Applying Lessons Learned

We expect combatting loneliness to be an even more difficult challenge, which is why we’re starting small. We plan to enroll four peer advocates (PAs) working with 560 older adults for six months.

Because our goal is to reestablish social skills, we thought it was critical, when possible, to conduct outreach via videoconference rather than phone. This will make interactions feel more personal and allow members to focus on facial cues, increasing their social cognition.

Over time, we hope outreached members will share details and concerns about their life, personal relationships and healthcare. If all goes well, the PA will suggest the member join one of the many affinity groups we have created for our members to meet and discuss shared interests. We will have one affinity group for those that need help managing pain, for example, and another for members who like sports.

The PA also will encourage the older adult to reconnect with a friend or relative. In my experience, older Americans resist reaching out to others because they fear being a burden. They assume, often incorrectly, that their loved ones are incredibly busy and will resent being contacted.

Peer advocates will work with 560 older adults for six months.

Older Americans also worry that if they ask for help, they will be seen as being unable to take care of themselves and will be forced into nursing care.

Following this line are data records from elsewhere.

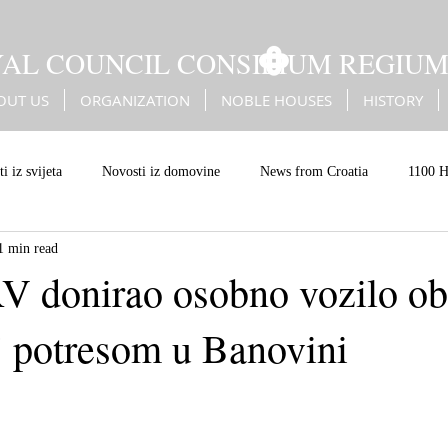
YAL COUNCIL CONSILIUM REGIU
OUT US
ORGANIZATION
NOBLE HOUSES
HISTORY
i iz svijeta
Novosti iz domovine
News from Croatia
1100 H
1 min read
Battle of Sisak
Erdődy
Kingdom of Croatia
Christian Eur
 donirao osobno vozilo obi
 potresom u Banovini
an values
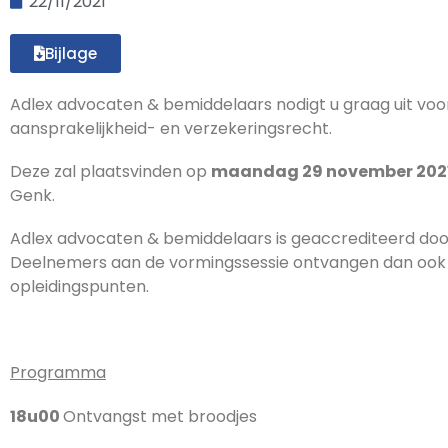
22/11/2021
Bijlage
Adlex advocaten & bemiddelaars nodigt u graag uit voo
aansprakelijkheid- en verzekeringsrecht.
Deze zal plaatsvinden op
maandag 29 november 202
Genk.
Adlex advocaten & bemiddelaars is geaccrediteerd do
Deelnemers aan de vormingssessie ontvangen dan ook
opleidingspunten.
Programma
18u00
Ontvangst met broodjes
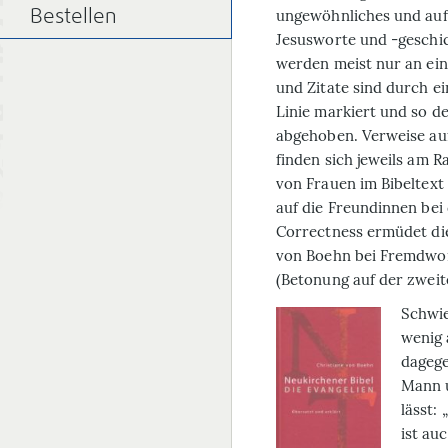
ungewöhnliches und auffä
Bestellen
Jesusworte und -geschi
werden meist nur an eine
und Zitate sind durch ei
Linie markiert und so d
abgehoben. Verweise auf
finden sich jeweils am R
von Frauen im Bibeltext
auf die Freundinnen bei 
Correctness ermüdet die 
von Boehn bei Fremdwort
(Betonung auf der zweite
Schwie
wenig 
dagege
Mann 
lässt:
ist au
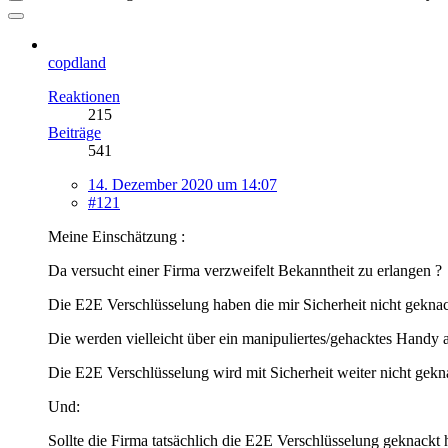
copdland
Reaktionen
215
Beiträge
541
14. Dezember 2020 um 14:07
#121
Meine Einschätzung :
Da versucht einer Firma verzweifelt Bekanntheit zu erlangen ?
Die E2E Verschlüsselung haben die mir Sicherheit nicht geknac
Die werden vielleicht über ein manipuliertes/gehacktes Handy
Die E2E Verschlüsselung wird mit Sicherheit weiter nicht gekna
Und:
Sollte die Firma tatsächlich die E2E Verschlüsselung geknack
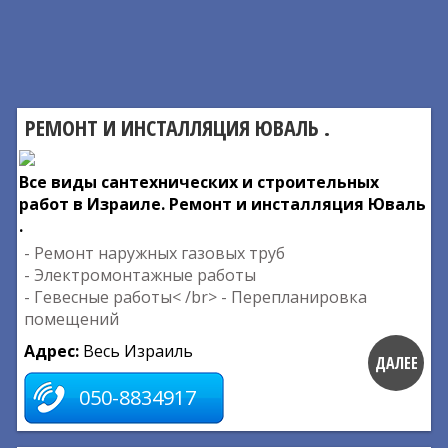
РЕМОНТ И ИНСТАЛЛЯЦИЯ ЮВАЛЬ .
Все виды сантехнических и строительных
работ в Израиле. Ремонт и инсталляция Юваль
.
- Ремонт наружных газовых труб
- Электромонтажные работы
- Гевесные работы< /br> - Перепланировка
помещений
Адрес:
Весь Израиль
ДАЛЕЕ
050-8834917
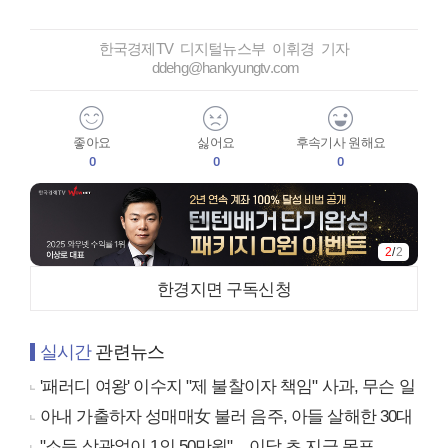
한국경제TV 디지털뉴스부 이휘경 기자
ddehg@hankyungtv.com
좋아요
싫어요
후속기사 원해요
0
0
0
2
/
2
한경지면 구독신청
실시간
관련뉴스
'패러디 여왕' 이수지 "제 불찰이자 책임" 사과, 무슨 일
아내 가출하자 성매매女 불러 음주, 아들 살해한 30대
"소득 상관없이 1인 50만원"…이달 초 지급 목표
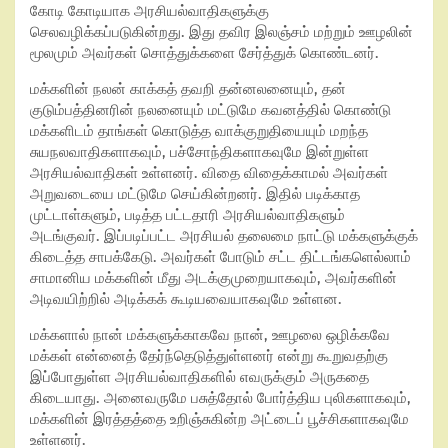
கோடி கோடியாக அரசியல்வாதிகளுக்கு
செலவழிக்கப்படுகின்றது. இது தவிர இலஞ்சம் மற்றும் ஊழலின்
மூலமும் அவர்கள் சொத்துக்களை சேர்த்துக் கொண்டனர்.
மக்களின் நலன் காக்கத் தவறி தன்னலனையும், தன்
குடும்பத்தினரின் நலனையும் மட்டுமே கவனத்தில் கொண்டு
மக்களிடம் தாங்கள் கொடுத்த வாக்குறுதியையும் மறந்த
சுயநலவாதிகளாகவும், பச்சோந்திகளாகவுமே இன்றுள்ள
அரசியல்வாதிகள் உள்ளனர். விதை விதைக்காமல் அவர்கள்
அறுவடையை மட்டுமே செய்கின்றனர். இதில் படிக்காத
முட்டாள்களும், படித்த பட்டதாரி அரசியல்வாதிகளும்
அடங்குவர். இப்படிப்பட்ட அரசியல் தலைமை நாட்டு மக்களுக்குக்
கிடைத்த சாபக்கேடு. அவர்கள் போடும் சட்ட திட்டங்களெல்லாம்
சாமானிய மக்களின் மீது அடக்குமுறையாகவும், அவர்களின்
அடிவயிற்றில் அடிக்கக் கூடியவையாகவுமே உள்ளன.
மக்களால் நான் மக்களுக்காகவே நான், ஊழலை ஒழிக்கவே
மக்கள் என்னைத் தேர்ந்தெடுத்துள்ளனர் என்று கூறுவதற்கு
இப்போதுள்ள அரசியல்வாதிகளில் எவருக்கும் அருகதை
கிடையாது. அனைவருமே பசுத்தோல் போர்த்திய புலிகளாகவும்,
மக்களின் இரத்தத்தை உறிஞ்சுகின்ற அட்டைப் பூச்சிகளாகவுமே
உள்ளனர்.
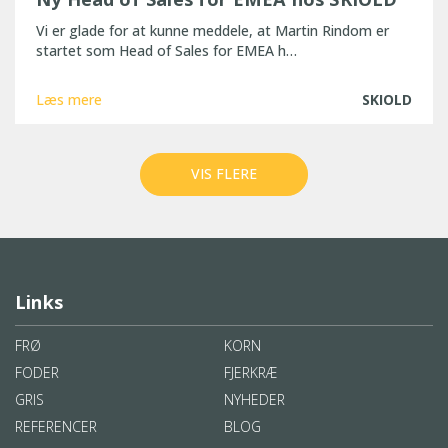
Vi er glade for at kunne meddele, at Martin Rindom er
startet som Head of Sales for EMEA h…
Læs mere
SKIOLD
VIS FLERE
Links
FRØ
KORN
FODER
FJERKRÆ
GRIS
NYHEDER
REFERENCER
BLOG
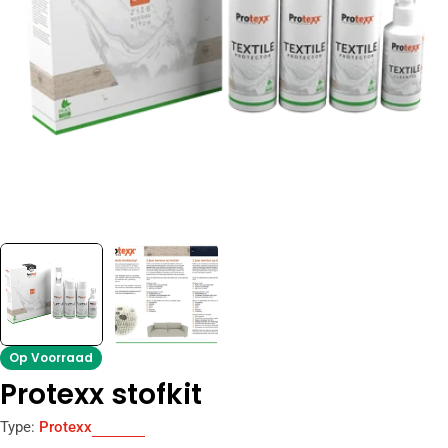
Open media 0 in modal
Op Voorraad
Protexx stofkit
Type:
Protexx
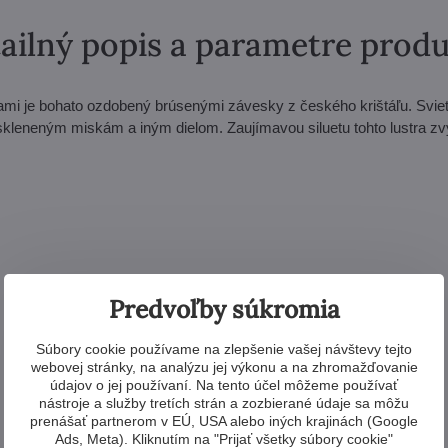
ailný popis a parametre prod
ami je bohato ozdobený brúsenými závesky z českého krištáľu. Svie
skleneným miskám a iným dielom. Zaujímavou siluetu tohto lustra zv
Predvoľby súkromia
Súbory cookie používame na zlepšenie vašej návštevy tejto
webovej stránky, na analýzu jej výkonu a na zhromažďovanie
údajov o jej používaní. Na tento účel môžeme používať
nástroje a služby tretích strán a zozbierané údaje sa môžu
prenášať partnerom v EÚ, USA alebo iných krajinách (Google
Ads, Meta). Kliknutím na "Prijať všetky súbory cookie"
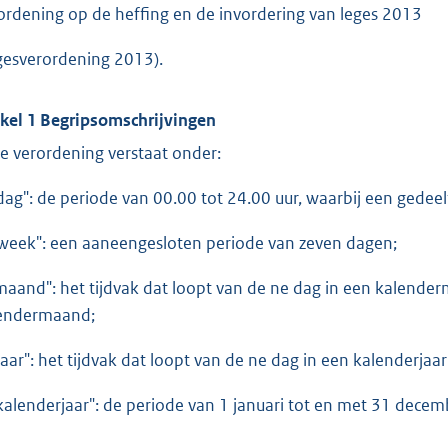
ordening op de heffing en de invordering van leges 2013
gesverordening 2013).
ikel 1 Begripsomschrijvingen
e verordening verstaat onder:
"dag": de periode van 00.00 tot 24.00 uur, waarbij een gede
"week": een aaneengesloten periode van zeven dagen;
"maand": het tijdvak dat loopt van de ne dag in een kalende
endermaand;
"jaar": het tijdvak dat loopt van de ne dag in een kalenderjaa
"kalenderjaar": de periode van 1 januari tot en met 31 decem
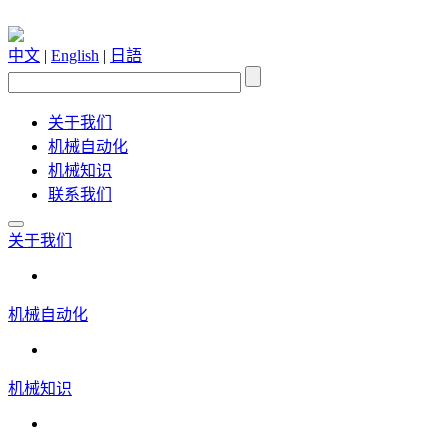
中文
|
English
|
日語
关于我们
机械自动化
机械知识
联系我们
关于我们
机械自动化
机械知识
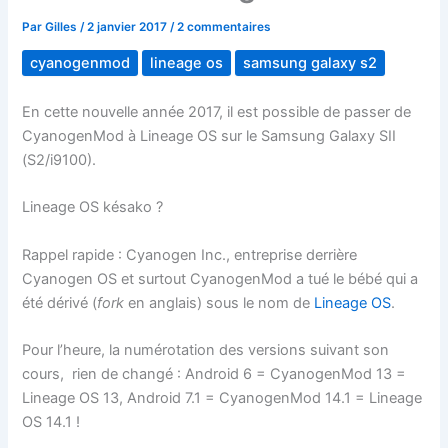
Par
Gilles
/
2 janvier 2017
/
2 commentaires
cyanogenmod
lineage os
samsung galaxy s2
En cette nouvelle année 2017, il est possible de passer de
CyanogenMod à Lineage OS sur le Samsung Galaxy SII
(S2/i9100).
Lineage OS késako ?
Rappel rapide : Cyanogen Inc., entreprise derrière
Cyanogen OS et surtout CyanogenMod a tué le bébé qui a
été dérivé (
fork
en anglais) sous le nom de
Lineage OS
.
Pour l’heure, la numérotation des versions suivant son
cours, rien de changé : Android 6 = CyanogenMod 13 =
Lineage OS 13, Android 7.1 = CyanogenMod 14.1 = Lineage
OS 14.1 !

The PA will work through all these concerns and anxieties. They will also explore the underlying tensions in a member's relationship with family members or friends that made them fall out of contact in the first place.

Peer-to-peer outreach is by no means the only way to deal with loneliness and social isolation. Pet-assisted therapy, leisure skill development, psychological help and using technology have all shown success in helping those who are isolated or experiencing loneliness.

But SCAN's experience with M2M makes us think that peers bring a unique personal touch to care and treatment that can be highly effective in changing behavior and improving health outcomes.

I was pleased to see a study released last month in the Journal of the American Geriatrics Society showing the results of a two-year-long peer-outreach program to reduce loneliness in a senior center in San Francisco. Participants reported decreased loneliness scores (on average, 0.8 points over 24 months), reduced depression and greater ease at socializing. “Participants reported strong feelings of kinship, motivations to reach out in other areas of life, and improved mood,” the authors of the study wrote.

We are just beginning what will have to be an all-out national effort to confront social isolation. We must be willing to innovate and try new approaches and, just as importantly, build on what works.


Lisbeth Roberts, MS, is the chief togetherness officer at the SCAN Health Plan in Santa Ana, Calif.